В основе позиции Н. С. Таганцева лежит положение, которое встречается и в концепции других авторов, – карательное право государства обусловлено интересами общества («общежития»). Всякое организованное общество, начиная с его первобытных форм и кончая современными государствами, имеет известный уклад, т. е. соответствующее устройство экономики, хозяйства, быта, семьи и т. д., берет под охрану материальные и духовные ценности членов общества, упорядочивает взаимные отношения по поводу различных интересов правовыми нормами, обеспечивая подчинение последним имеющимся у него средствами всех и каждого. Всякое посягательство на данные нормы признается недозволенным, однако отдельную группу деяний общество признает особо важными и в связи с этим предусматривает возможность применения наказания. «Власть применения… карательных мер в тесном смысле принадлежит… в современных государствах органам верховной государственной власти как представительнице общества;…нужно решить, имеет ли разумное оправдание эта деятельность и какое именно? Составляет ли оно одно из прав, принадлежащих государству как юридическому организму?» – пишет Н. С. Таганцев[46].
Ответы на поставленные вопросы автор, вопреки мнению других криминалистов, предлагает искать не в свойствах личности отдельного лица, а в свойствах общества. Поэтому проявление инстинкта мести, по его мнению, есть прототип, но не источник карательного права государства.
Стремление же объяснить происхождение jus puniendi как его уступку государству путем соглашения, договора и т. д. зиждется на фикции, которой нет оправдания ни в истории, ни в условиях государственного строя в XX в. Эта концепция непригодна и для определения объема, и свойств карательной деятельности.

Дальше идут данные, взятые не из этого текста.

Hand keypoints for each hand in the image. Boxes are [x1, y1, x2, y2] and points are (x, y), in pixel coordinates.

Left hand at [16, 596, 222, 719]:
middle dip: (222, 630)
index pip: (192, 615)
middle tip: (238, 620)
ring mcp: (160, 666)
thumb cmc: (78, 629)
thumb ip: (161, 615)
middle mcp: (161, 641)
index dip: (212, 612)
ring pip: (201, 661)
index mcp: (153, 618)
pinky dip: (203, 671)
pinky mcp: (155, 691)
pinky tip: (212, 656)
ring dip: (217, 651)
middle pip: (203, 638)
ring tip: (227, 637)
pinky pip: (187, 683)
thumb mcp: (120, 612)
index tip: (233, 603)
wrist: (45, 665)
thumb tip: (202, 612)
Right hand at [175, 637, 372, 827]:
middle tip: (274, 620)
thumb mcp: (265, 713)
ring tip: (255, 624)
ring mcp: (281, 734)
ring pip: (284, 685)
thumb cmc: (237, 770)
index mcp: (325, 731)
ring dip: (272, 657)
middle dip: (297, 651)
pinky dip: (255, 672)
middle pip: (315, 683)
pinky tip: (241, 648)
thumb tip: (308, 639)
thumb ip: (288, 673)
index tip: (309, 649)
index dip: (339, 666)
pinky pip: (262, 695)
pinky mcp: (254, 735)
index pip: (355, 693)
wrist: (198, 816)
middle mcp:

«Объяснение происхождения карательной власти государства божественным уполномочием представляется кощунственной попыткой уподобить земное правосудие, творение рук человеческих, полное несовершенств и ошибок, непогрешимому суду и воздаянию предвечного Зиждителя мира»[47].
По мнению Н. С. Таганцева, право наказания (основания карательного права) порождено жизнью общества, разумностью целей его бытия, свойствами средств, необходимых для достижения этих целей, особенностями правопорядка как необходимого, принудительно поддерживаемого уклада общественной жизни.
Общественное бытие – неизбежное, из самой природы человека вытекающее условие его существования. Признание данного обстоятельства ведет к признанию необходимости и разумности условий, которые делают возможным функционирование социума, и прежде всего правового уклада общественной жизни. «Из необходимости и разумности общежития как условия существования и развития человечества, из необходимости и разумности правового уклада как условия правильного существования и развития общежития в связи с принудительным характером правовых положений вытекают не только необходимость и разумность правоохранительной деятельности государства, особым видом которой является и деятельность карательная, но и признание этой деятельности юридическим институтом, осуществлением властности путем юридического принуждения»[48].
В jus puniendi нельзя видеть только государственную деятельность, оправдываемую ее необходимостью и целесообразностью, в нем выражается право, покоящееся на сущности правовых норм, на природе правопорядка. Право подчиняться требованиям, закрепленным в норме, порождает и обязанность подчиняться мерам правоохраны. Правовые нормы создают для государства право на все необходимые и целесообразные (с точки зрения самого государства) принудительные меры, в том числе и на наказание.